Collection

Okay yes I’m alive! I realize I haven’t posted in a whole entire week, but I have a slew of posts coming up, so keep your eyes peeled!

Last week today my program officially started, and I moved into a hotel in Central London with 16 other students. Naturally chaos ensued as I unpacked (again) got situated in a new environment and location, and started my course – not leaving much time to sit down and gather my thoughts, much less to write about them.

I was watching a video by a motivational speaker the other day, and I thought I would share some of the advice he had. So often, he said, when someone asks us what we did on a vacation or a time abroad, our minds go blank and we just say the generic, ‘Oh well we saw the sights, we ate excellent food, went to this, went to that, saw friends and family, sunbathed, etc.’ All those experiences for YOU must have been wonderful and vibrant and impactful. But when we try to express our memories to others, it often comes across as cold and aloof – when really it’s the result of not ‘editing our experiences.’

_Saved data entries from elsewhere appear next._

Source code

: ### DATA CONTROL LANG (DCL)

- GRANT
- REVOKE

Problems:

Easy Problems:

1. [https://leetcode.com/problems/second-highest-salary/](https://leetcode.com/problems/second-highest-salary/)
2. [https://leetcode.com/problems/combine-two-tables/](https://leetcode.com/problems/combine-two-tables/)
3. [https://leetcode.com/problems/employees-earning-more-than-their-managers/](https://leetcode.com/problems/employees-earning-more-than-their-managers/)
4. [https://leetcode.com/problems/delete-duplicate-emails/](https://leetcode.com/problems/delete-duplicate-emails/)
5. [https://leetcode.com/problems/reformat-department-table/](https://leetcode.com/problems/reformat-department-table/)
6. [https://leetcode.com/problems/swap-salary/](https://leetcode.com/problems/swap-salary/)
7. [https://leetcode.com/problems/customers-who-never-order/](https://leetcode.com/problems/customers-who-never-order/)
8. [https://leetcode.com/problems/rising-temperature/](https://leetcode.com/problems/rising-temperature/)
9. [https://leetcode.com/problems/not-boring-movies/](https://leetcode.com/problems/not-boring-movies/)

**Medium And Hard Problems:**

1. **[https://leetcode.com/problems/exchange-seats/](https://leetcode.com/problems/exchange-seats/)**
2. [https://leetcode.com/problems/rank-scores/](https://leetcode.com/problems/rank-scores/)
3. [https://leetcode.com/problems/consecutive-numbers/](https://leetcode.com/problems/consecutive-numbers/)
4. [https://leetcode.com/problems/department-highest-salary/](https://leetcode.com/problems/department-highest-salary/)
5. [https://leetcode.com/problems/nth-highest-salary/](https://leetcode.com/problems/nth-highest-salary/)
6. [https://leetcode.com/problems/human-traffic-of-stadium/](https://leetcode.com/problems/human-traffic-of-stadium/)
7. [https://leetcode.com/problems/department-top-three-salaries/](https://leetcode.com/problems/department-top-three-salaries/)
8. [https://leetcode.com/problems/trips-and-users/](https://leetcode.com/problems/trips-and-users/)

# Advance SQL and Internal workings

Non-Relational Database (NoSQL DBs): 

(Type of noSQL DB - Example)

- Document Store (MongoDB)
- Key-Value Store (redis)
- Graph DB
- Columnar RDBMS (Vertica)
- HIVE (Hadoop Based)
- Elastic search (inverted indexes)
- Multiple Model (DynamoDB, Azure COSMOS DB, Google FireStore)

We tend to let time run together. Even if someone asks me on Monday what I did during the weekend, I have a hard time pulling a specific action to the forefront of my mind. I am left with an overall fuzzy feeling of warmth and happiness and contentment, or sometimes conversely of dissatisfaction. But if we do it right, we can segment our activities in our mind into clear, memorable moments in time, so that when reminded of them, we can pick from the bunch and talk about them in detail and with eloquence.

So, why does this matter? As I sit down a week after experiencing some of these excursions, I find myself searching my thoughts and grasping for words to describe what I did. So this is a lesson for me to 1) not let myself get overwhelmed with the onslaught of memories and 2) try to take them one moment at a time so I can try to encode them in my mind.